Data extracted from a collection:
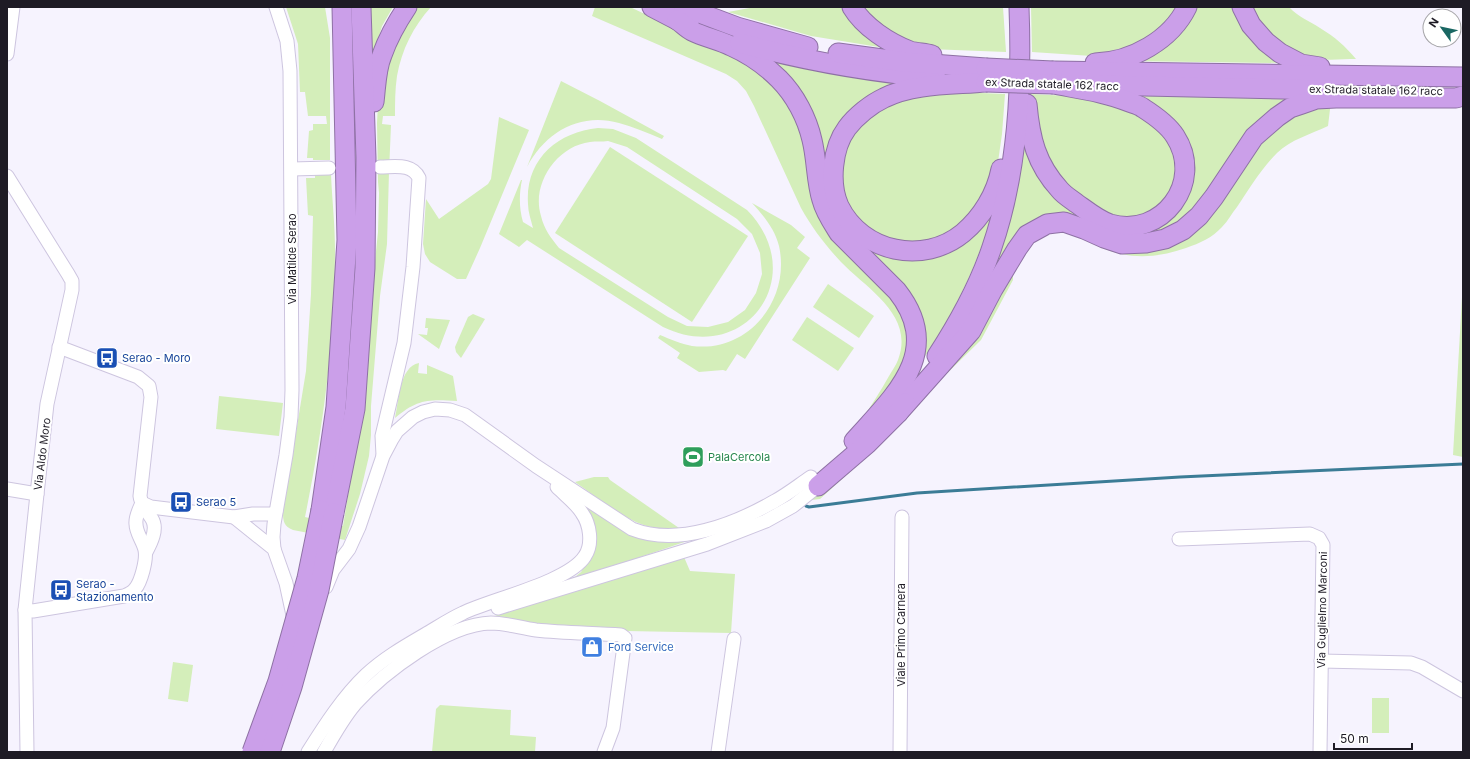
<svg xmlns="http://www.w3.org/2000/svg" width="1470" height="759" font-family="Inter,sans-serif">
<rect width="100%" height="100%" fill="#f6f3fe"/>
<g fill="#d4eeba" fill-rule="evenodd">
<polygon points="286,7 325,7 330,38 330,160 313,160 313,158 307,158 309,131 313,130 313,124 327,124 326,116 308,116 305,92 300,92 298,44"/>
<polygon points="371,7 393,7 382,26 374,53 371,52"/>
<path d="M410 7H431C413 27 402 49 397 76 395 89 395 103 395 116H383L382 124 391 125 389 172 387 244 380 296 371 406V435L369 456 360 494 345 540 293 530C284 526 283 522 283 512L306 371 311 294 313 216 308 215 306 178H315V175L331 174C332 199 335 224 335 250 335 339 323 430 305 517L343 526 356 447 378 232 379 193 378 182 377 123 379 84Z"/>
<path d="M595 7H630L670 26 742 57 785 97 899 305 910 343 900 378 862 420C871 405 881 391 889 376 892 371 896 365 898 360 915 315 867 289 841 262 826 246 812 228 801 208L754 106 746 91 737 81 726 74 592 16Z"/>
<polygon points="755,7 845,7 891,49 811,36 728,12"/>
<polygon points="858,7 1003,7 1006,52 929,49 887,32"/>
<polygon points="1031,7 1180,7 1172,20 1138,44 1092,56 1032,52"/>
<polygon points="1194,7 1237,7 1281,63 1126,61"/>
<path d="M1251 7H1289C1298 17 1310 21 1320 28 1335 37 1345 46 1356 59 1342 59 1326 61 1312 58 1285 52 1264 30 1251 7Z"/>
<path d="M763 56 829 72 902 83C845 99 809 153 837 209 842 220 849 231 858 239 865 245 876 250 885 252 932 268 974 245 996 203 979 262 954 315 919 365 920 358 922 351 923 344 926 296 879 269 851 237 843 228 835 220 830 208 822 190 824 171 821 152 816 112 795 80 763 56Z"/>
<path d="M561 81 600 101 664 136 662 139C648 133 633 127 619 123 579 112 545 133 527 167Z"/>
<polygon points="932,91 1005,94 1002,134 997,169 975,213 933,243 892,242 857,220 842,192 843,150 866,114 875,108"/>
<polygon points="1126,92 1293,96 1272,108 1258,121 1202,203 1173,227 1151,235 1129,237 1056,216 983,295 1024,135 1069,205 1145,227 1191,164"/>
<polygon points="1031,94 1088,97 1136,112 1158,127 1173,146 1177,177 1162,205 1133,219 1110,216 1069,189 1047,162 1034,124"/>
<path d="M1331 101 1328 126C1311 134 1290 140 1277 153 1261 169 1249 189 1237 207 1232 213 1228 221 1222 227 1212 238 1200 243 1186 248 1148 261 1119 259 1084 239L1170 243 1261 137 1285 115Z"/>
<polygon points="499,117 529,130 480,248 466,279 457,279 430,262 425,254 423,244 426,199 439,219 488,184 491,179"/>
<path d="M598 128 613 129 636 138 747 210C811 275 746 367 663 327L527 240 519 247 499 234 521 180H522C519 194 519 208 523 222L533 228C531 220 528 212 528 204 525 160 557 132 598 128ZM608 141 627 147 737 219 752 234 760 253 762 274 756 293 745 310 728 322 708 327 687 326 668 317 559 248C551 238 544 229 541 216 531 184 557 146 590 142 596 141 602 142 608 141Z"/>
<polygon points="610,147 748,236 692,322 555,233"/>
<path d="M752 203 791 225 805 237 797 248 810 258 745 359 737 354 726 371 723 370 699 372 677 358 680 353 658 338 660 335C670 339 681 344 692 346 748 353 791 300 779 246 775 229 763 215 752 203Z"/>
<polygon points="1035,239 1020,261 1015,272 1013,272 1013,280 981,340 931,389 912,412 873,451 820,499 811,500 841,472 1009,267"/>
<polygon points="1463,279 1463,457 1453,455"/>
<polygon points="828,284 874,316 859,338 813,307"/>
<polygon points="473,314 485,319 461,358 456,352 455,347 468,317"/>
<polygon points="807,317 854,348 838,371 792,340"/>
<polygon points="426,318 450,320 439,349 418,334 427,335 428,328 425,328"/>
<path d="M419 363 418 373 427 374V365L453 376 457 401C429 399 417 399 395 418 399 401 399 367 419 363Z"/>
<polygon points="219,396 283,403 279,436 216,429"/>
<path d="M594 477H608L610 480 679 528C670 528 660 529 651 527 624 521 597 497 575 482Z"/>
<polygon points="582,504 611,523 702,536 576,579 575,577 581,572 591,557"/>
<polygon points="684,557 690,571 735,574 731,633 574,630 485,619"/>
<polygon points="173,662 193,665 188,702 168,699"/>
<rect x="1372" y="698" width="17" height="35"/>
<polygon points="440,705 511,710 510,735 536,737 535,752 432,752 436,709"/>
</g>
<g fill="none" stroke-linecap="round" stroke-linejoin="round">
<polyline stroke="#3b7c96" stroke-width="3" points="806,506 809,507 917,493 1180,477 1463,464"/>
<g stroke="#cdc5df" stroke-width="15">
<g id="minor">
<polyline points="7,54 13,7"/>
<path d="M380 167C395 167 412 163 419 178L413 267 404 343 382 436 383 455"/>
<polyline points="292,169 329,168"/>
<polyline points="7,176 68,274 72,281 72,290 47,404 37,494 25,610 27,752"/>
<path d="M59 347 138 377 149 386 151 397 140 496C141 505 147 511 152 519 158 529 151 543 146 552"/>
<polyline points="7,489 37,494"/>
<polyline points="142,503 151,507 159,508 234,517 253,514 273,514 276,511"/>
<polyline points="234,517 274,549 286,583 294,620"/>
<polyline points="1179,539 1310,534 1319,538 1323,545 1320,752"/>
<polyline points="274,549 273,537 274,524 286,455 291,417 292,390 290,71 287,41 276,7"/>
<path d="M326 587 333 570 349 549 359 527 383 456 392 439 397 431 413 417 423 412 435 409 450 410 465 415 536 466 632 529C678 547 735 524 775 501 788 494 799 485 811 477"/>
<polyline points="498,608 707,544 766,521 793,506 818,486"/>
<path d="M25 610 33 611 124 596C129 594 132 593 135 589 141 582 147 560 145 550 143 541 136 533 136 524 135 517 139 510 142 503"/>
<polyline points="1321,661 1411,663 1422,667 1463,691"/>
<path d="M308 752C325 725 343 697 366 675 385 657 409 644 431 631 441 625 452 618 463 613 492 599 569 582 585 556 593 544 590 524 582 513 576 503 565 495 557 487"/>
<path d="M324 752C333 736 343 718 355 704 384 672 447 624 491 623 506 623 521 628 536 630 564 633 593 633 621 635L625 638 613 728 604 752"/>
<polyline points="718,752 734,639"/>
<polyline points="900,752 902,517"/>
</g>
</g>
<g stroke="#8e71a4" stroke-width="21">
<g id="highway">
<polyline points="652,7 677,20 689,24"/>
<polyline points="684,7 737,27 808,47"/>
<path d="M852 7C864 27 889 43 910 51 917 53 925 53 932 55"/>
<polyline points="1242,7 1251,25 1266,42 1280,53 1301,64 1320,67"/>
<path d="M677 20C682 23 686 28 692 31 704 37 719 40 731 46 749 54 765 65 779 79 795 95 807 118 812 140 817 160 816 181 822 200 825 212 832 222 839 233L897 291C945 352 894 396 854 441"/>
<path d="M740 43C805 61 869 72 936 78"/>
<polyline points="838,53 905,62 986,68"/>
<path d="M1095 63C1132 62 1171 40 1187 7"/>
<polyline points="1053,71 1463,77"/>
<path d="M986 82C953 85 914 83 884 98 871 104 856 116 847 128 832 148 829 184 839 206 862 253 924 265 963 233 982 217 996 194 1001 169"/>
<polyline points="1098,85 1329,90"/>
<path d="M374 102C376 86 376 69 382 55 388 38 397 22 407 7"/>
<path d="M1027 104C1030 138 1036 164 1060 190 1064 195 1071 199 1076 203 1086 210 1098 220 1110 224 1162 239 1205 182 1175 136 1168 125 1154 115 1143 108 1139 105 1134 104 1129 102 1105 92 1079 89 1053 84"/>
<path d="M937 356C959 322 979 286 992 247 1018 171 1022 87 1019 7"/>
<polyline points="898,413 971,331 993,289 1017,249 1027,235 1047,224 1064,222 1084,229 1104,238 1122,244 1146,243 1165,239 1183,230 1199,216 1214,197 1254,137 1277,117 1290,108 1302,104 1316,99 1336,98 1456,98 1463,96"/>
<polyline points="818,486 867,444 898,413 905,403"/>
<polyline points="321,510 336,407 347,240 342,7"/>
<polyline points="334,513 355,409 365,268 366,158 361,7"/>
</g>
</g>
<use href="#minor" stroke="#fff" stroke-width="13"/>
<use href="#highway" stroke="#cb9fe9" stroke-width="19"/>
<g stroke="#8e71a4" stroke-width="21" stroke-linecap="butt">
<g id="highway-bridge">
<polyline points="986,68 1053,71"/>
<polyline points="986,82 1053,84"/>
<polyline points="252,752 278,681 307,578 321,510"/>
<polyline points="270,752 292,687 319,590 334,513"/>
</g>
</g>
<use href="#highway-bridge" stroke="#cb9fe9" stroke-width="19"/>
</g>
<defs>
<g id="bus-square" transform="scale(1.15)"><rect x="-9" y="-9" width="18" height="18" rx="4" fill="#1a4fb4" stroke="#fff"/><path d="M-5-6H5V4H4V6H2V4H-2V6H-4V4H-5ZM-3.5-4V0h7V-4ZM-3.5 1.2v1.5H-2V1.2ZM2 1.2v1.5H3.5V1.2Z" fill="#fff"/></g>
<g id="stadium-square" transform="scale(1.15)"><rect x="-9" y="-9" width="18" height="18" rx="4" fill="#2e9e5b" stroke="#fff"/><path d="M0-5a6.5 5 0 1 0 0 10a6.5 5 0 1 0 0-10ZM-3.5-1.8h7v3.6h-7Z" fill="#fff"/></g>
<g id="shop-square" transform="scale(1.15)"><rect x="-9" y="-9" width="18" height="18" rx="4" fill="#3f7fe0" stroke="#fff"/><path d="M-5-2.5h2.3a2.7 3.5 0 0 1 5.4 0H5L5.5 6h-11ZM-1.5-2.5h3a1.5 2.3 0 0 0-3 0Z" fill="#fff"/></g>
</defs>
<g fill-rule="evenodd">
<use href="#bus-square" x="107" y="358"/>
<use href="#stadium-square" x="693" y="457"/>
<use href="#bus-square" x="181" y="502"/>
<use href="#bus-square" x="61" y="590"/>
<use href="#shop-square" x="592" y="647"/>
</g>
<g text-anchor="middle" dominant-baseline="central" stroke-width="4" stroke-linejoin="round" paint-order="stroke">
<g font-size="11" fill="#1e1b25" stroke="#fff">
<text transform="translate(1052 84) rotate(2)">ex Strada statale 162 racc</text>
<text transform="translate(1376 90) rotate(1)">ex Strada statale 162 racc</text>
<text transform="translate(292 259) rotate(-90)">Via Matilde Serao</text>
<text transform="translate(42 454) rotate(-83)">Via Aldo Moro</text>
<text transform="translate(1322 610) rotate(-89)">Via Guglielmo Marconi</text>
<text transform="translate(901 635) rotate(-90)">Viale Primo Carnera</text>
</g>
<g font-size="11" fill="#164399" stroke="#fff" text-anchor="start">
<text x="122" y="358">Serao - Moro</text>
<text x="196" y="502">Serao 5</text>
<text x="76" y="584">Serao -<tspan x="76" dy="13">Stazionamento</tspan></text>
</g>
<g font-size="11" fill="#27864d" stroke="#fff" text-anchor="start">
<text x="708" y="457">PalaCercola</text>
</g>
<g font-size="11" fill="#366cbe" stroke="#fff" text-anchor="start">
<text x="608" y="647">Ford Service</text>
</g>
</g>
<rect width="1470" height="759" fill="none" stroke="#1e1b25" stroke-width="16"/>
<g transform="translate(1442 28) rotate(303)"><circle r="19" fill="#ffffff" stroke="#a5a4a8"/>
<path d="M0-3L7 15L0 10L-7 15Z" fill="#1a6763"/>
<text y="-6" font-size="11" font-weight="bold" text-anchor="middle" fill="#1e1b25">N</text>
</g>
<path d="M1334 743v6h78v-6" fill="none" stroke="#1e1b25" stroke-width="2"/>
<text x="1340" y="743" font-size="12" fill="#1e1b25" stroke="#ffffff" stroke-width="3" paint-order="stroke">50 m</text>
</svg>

◆ WORK INSTRUCTION ◆
Would you report every line of the entries above containing the word "linejoin"?

◆ TASK RESPONSE ◆
<g fill="none" stroke-linecap="round" stroke-linejoin="round">
<g text-anchor="middle" dominant-baseline="central" stroke-width="4" stroke-linejoin="round" paint-order="stroke">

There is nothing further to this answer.